La stabilité politique est ainsi assurée dans le pays, même si une nouvelle série d'attentats vient endeuiller l'événement. Après consultation des populations vivant dans les zones britanniques, seule la zone sud est rattachée au Cameroun, devenant ainsi un état fédéral (jusqu'en 1972) et bilingue alors que le nord est intégré au territoire nigérian.

Emeline Vanthuyne

Éclairage média

Les images filmées lors du voyage du Ministre de la France d'Outre-Mer, Gaston Defferre, répondent aux règles classiques de l'exercice. Chaque étape de la visite officielle est accompagnée d'une musique de fond qui en accentue la solennité : descente d'avion et accueil par les officiels camerounais, présence de la foule (qui semble ici bien clairsemée) sur le trajet du cortège officiel, visite d'un lieu institutionnel majeur (ici l'Assemblée législative).

Le commentaire du journaliste, rajouté au montage, témoigne d'un parti pris très marqué en faveur de l'action du gouvernement, au risque d'en amplifier la portée réelle.
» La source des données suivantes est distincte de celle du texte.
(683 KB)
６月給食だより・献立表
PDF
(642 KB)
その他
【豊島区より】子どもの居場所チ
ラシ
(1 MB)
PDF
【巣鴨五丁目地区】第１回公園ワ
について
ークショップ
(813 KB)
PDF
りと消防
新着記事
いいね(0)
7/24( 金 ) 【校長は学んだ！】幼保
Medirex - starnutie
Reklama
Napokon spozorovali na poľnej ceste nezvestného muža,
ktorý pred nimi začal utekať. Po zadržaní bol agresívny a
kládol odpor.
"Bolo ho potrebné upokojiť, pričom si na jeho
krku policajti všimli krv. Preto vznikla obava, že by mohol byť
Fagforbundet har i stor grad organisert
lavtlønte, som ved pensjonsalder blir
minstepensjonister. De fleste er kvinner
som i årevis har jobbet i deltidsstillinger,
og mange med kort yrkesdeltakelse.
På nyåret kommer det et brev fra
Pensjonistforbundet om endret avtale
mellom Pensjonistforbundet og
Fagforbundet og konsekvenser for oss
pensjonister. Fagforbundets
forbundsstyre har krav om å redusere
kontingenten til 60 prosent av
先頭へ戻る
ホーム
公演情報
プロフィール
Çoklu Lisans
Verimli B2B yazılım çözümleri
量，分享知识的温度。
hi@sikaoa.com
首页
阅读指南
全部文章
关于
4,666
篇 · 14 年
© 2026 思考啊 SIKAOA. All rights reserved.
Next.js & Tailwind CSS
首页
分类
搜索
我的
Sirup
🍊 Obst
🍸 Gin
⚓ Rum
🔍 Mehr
En effet, le journaliste n'hésite pas à évoquer la création d'un nouvel état camerounais totalement indépendant de son ancienne métropole, alors qu'en réalité le Cameroun n'obtiendra ce statut qu'en janvier 1960. Le spectateur est porté à croire que la tutelle française a pris officiellement fin au Cameroun ; la présence d'un Européen au gouvernement est à peine évoquée et le plan final sur un parterre de délégués majoritairement blancs n'est que furtivement montré. Or le fait même que ce soit le ministre français, Gaston Defferre, qui "installe" le nouveau gouvernement camerounais prouve que si son autonomie politique progresse, le pays n'est pas encore souverain.

On peut s'interroger sur les raisons d'un tel parti pris. Sous la IVe République, les Actualités Françaises servent le pouvoir en place. Des polémiques éclatent régulièrement concernant le manque d'objectivité des journaux de la presse filmée et télévisuelle, qui se contentent souvent de relayer le point de vue du gouvernement en place, sans exercer aucun esprit critique. Les inexactitudes relevées dans ce reportage proviennent-elles donc d'une simple erreur journalistique ou, plus vraisemblablement, d'une volonté de montrer un exemple de décolonisation réussie, au moment où la crise s'intensifie en Algérie?

Emeline Vanthuyne

Transcription

Journaliste
Monsieur Gaston Defferre, ministre de la France d'Outremer, est allé à Yaoundé, capitale du nouvel État de Cameroun, pour assister à la naissance de son premier gouvernement. On n'a pas oublié que tout récemment le Cameroun s'est vu accorder par la France son statut total d'indépendance. C'est devant l'Assemblée législative camerounaise, à laquelle la France a remis tous ses pouvoirs de tutelle, que le ministre français a installé le premier ministère du jeune état. Ce ministère comprend quinze ministres ou secrétaires d'État, dont l'un est européen. Voici donc le Cameroun doté d'une citoyenneté, d'une assemblée et d'un gouvernement, une page nouvelle dans l'histoire.